A Long Island scientist has found a new way to detect multiple sclerosis, a discovery that may lead to an innovative diagnostic capable of accurately revealing signs of the neurodegenerative disease sooner than current technology, results of a new investigation show.
Multiple sclerosis is a chronic, inflammatory, autoimmune disorder marked by turncoat components of the immune system that wage war on the central nervous system. The condition is the most common cause of neurological disability in young adults and is marked by fatigue, weakness, double vision and impaired coordination, according to the National Multiple Sclerosis Society.
At Winthrop-University Hospital in Mineola, Eitan M. Akirav, a researcher who specializes in the biology of autoimmune disorders, has discovered a biomarker — a signpost of the disease — that until now had been unknown. Akirav and his team found telltale DNA in the blood, a sign of damaged cells in the brain.
The scientists are working on the biomarker to exploit its potential both as a highly accurate diagnostic target and as a biological bull’s-eye that doctors can home in on to determine a patient’s overall prognosis. In addition, there is a possibility of using the biomarker to determine how well certain drugs are working, Akirav said.
“We have tremendous hope that this will improve the quality of care that is available to patients with MS,” said Akirav, who also is an assistant professor of medicine at Stony Brook University’s medical school.
He and his team found DNA specific to these cells: the oligodendrocytes, key components in the brain that provide insulating support to the axons of nerve cells. Axons are vital because they are the electrical superhighway along which nerve impulses instantly fire. The axons are coated in fat — myelinated — as a form of insulation, just as electrical wires are protected with plastic or rubber.
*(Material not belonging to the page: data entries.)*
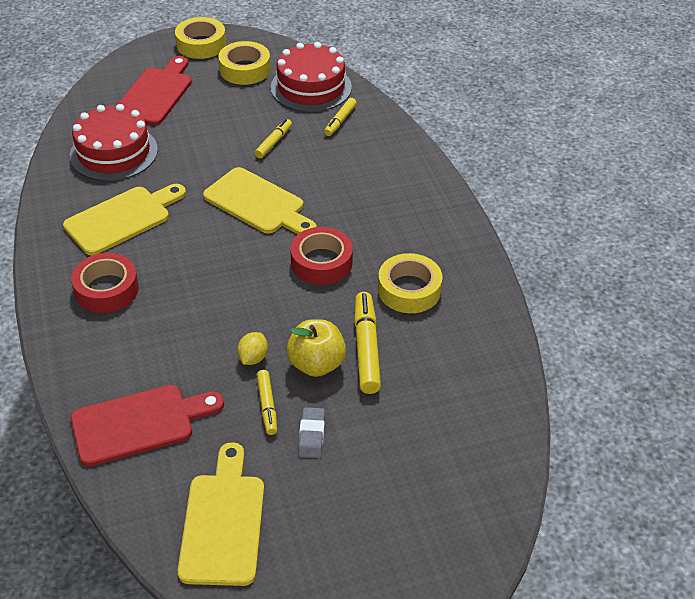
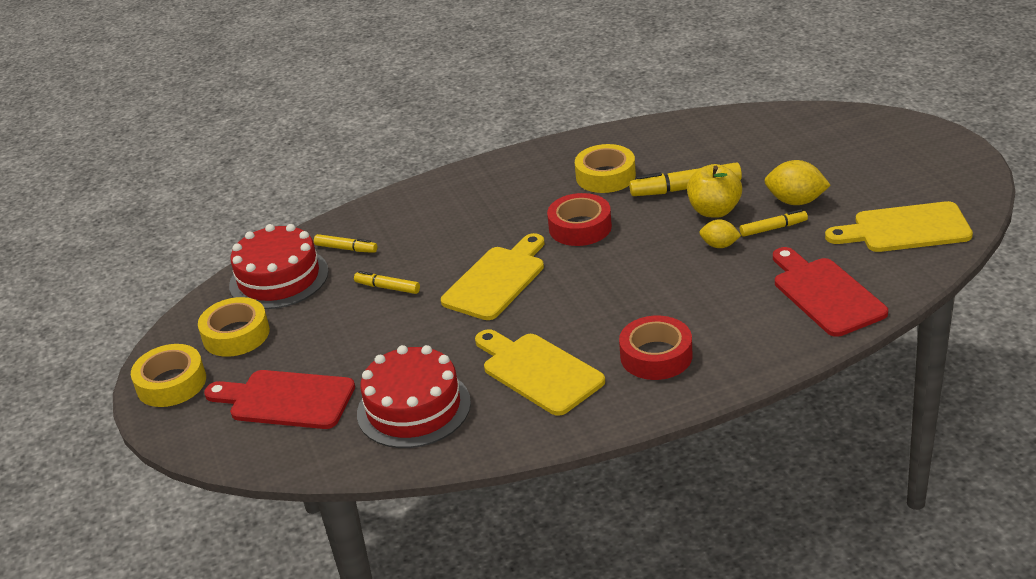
camera: 90 degrees left, 10 degrees down
grey eraser [298,407,325,458] -> yellow lemon [764,160,831,205]

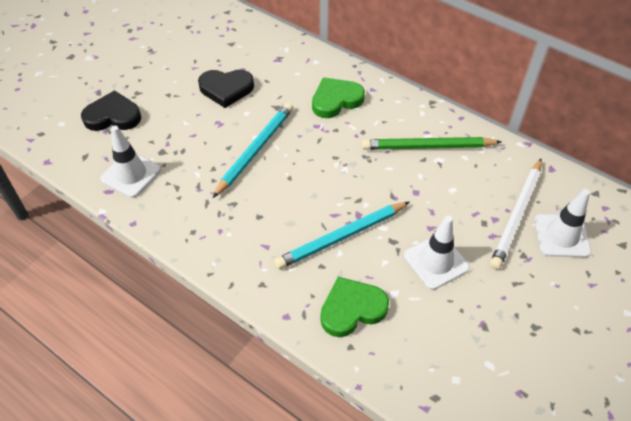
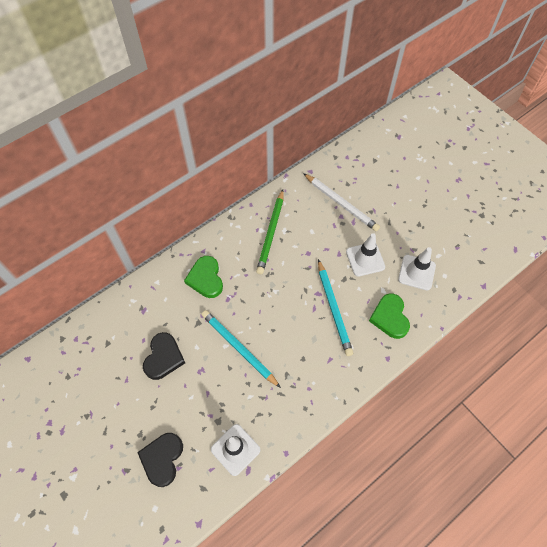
camera: 75 degrees left, 10 degrees up
white traffic cone [534,189,591,258] -> white traffic cone moved to [398,247,436,291]

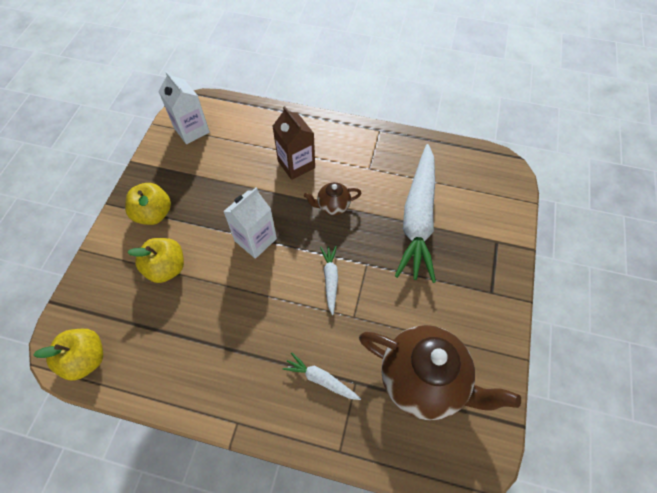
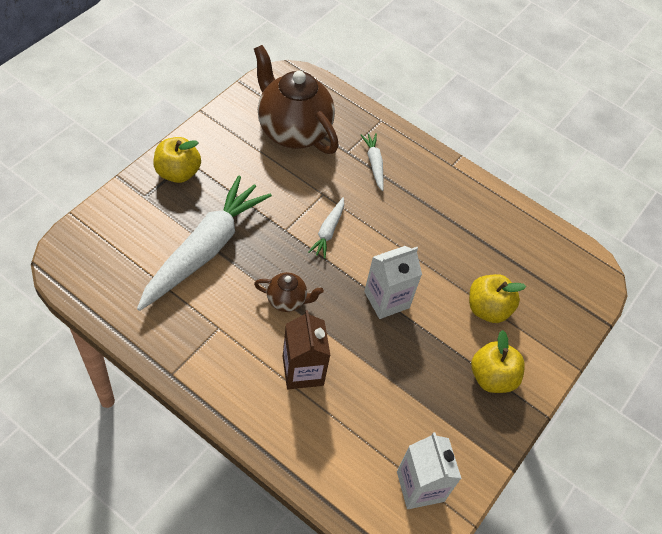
camera: 165 degrees left, 5 degrees down
yellow apple [33,329,103,381] -> yellow apple moved to [153,137,201,183]
white carrot [283,353,361,400] -> white carrot turned 150 degrees counterclockwise [361,133,384,191]

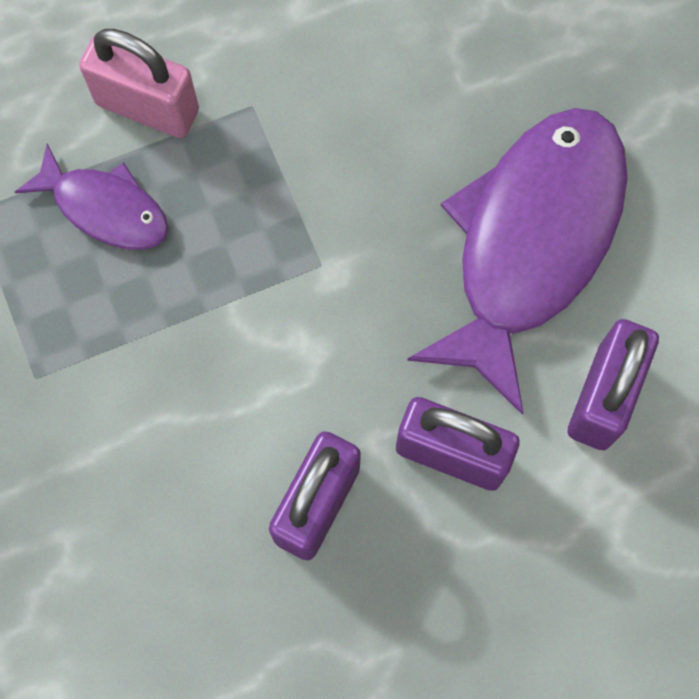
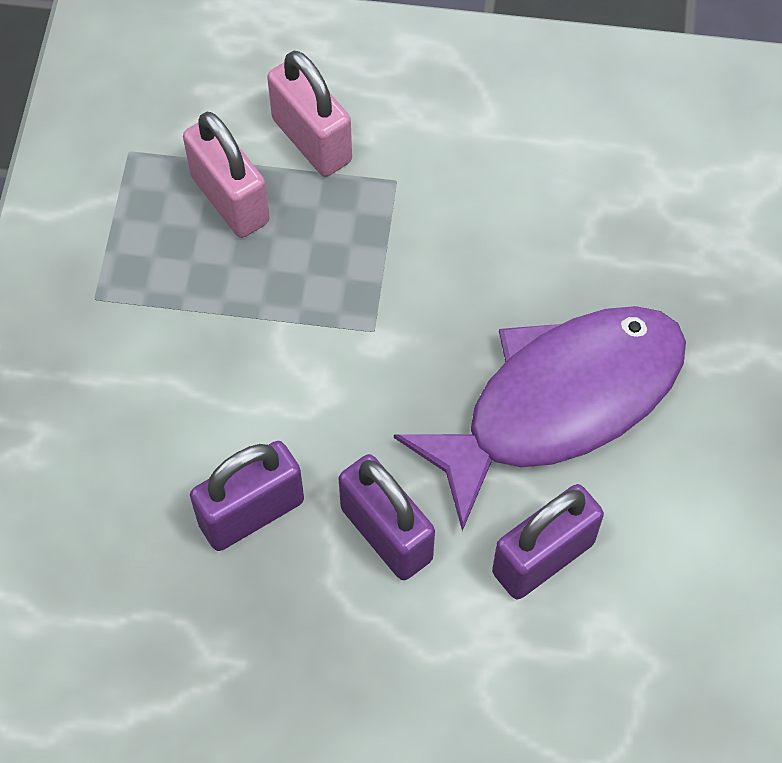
camera: 30 degrees right, 10 degrees down
purple fish [15,144,168,250] -> pink padlock [183,112,270,238]

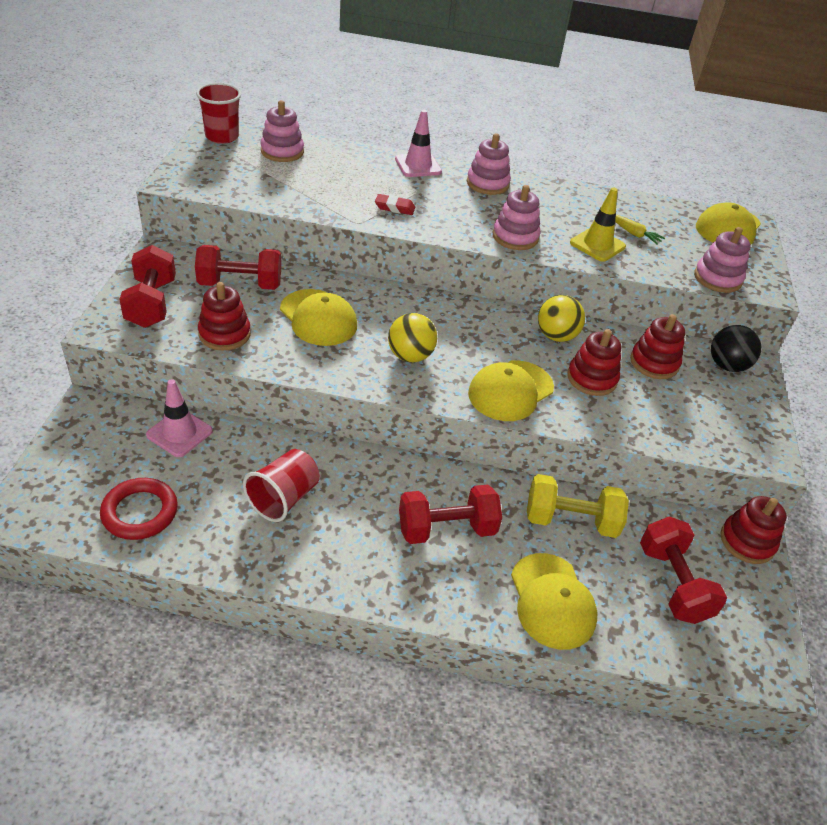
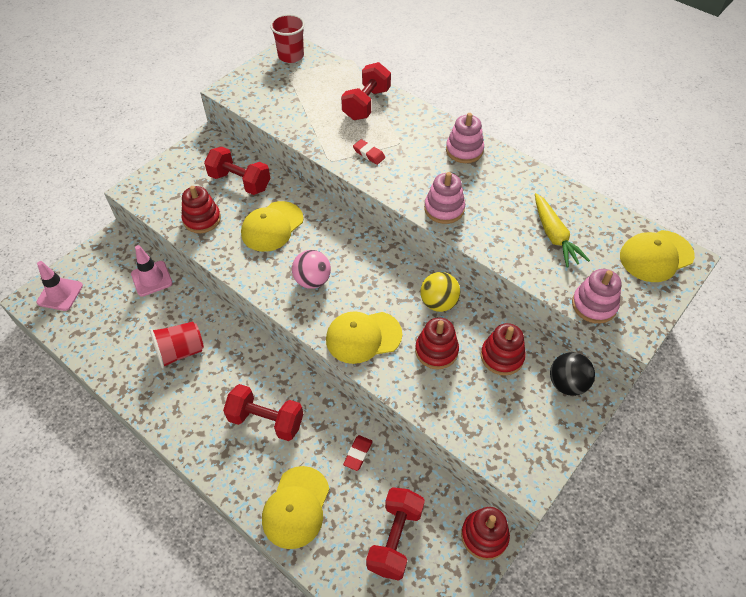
camera: 35 degrees right, 10 degrees up
red ring [100,478,178,540] -> none
red dumbbell [119,245,176,328] -> red dumbbell moved to [341,62,391,120]
pink stacking toy [260,100,304,162] -> none
yellow cap [280,289,357,346] -> yellow cap turned 45 degrees clockwise [241,201,303,252]
yellow ball [388,313,437,362] -> pink ball [292,250,331,289]
pink traffic cone [395,110,442,177] -> pink traffic cone moved to [37,261,83,311]
yellow dumbbell [527,474,629,538] -> red eraser [343,435,373,471]
yellow traffic cone [570,188,626,262] -> none
yellow carrot [615,214,665,244] -> yellow carrot [535,193,590,268], size x1.68

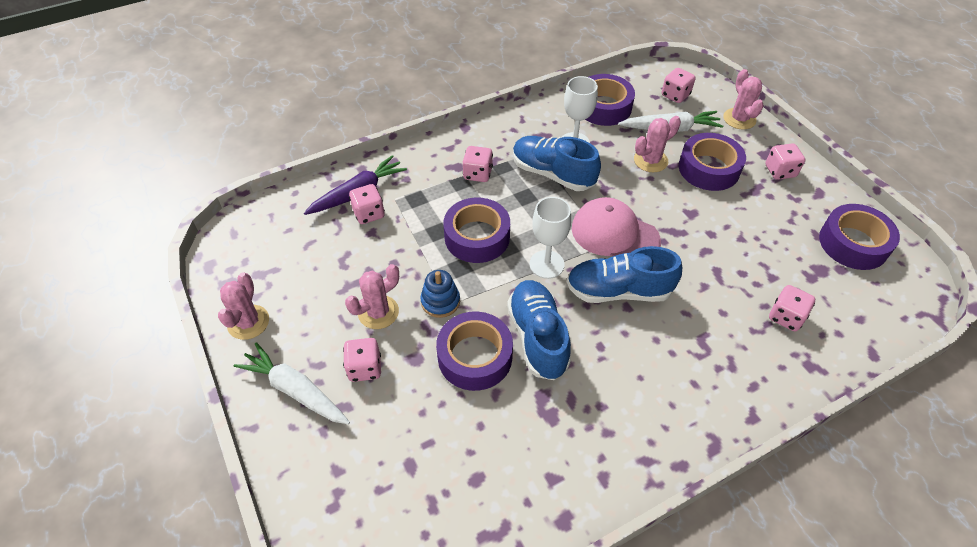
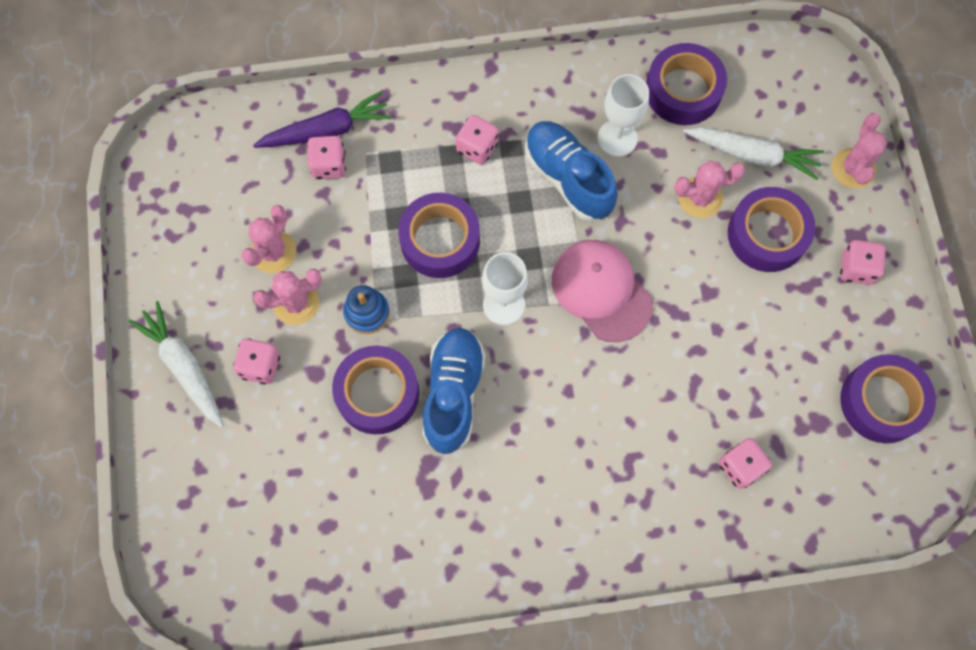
camera: 20 degrees right, 20 degrees up
pink cactus [218,272,269,340] -> pink cactus moved to [241,205,297,273]
blue shoe [567,246,682,303] -> none
pink dice [662,68,696,103] -> none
But in MS patients, traitor elements from the immune system bombard the oligodendrocytes, disrupting their ability to insulate the axons. Multiple sclerosis has long been known as a disease of demyelination, a loss of axon-protecting fat. The disorder waxes and wanes between episodes of worsening disease and periods of remission. There is no cure.
“We measure the DNA in the blood as it is dumped from these dying cells,” Akirav said, noting that he and his team can identify this suspect DNA as having come directly from the brain and nowhere else in the body. That makes the discovery a surefire way to identify annihilation of axon insulation, he said.
Another possibility associated with the newly found biomarker is a quicker diagnosis of multiple sclerosis, Akirav said.
“We can see this by a blood sample, without an invasive procedure,” he added. “Studying the blood is a direct route to studying the brain.”
Current diagnostic criteria call for a complex series of tests. Doctors also must rule out other possible causes of neurological symptoms similar to MS, such as clinically isolated syndrome, a condition that has MS features but none of the long-lasting characteristics of the disease.
Guidelines from the International Panel on the Diagnosis of Multiple Sclerosis, for example, require an MRI of the brain; a spinal tap for the analysis of cerebrospinal fluid, which protects the spinal cord; and a visual test because of damage the disease can cause to the optic nerve. Evidence of damage in at least two separate areas of the central nervous system must be found before a definitive diagnosis is made, experts say.
Akirav’s discovery, reported this month in the journal EBioMedicine, comes on the heels of several spotlighted efforts to diagnose — and treat — multiple sclerosis.
In April, scientists at NYU’s Tisch MS Research Center in Manhattan reported results from a stem cell trial in which damaged nerve axons were remyelinated in patients. One patient no longer needed a cane, lead investigator Dr. Saud Sadiq said.
Stem cells are blank slates capable of transforming into virtually any kind of cell under proper conditions. Patients in the early clinical trial have had positive results without side effects, Sadiq said.
The New York Academy of Sciences, meanwhile, sponsored a meeting June 28 in Manhattan where doctors and scientists zeroed in on “laboratory bench to bedside care” in multiple sclerosis, which affects about 400,000 people in the United States, mostly women.
Experts examined concerns similar to Akirav’s research: diagnostics, prognostics and predictive biomarkers. They concluded that research into all of these areas is vital if further advances are to be made against the disease.
Dr. Giancarlo Comi, director of neurology at Vita-Salute San Raffaele University in Milan, Italy, told those at the meeting that of utmost concern is the need to grasp an even stronger understanding of the “relapsing” phase of the disease, the stage marked by destruction of the nerves’ axons.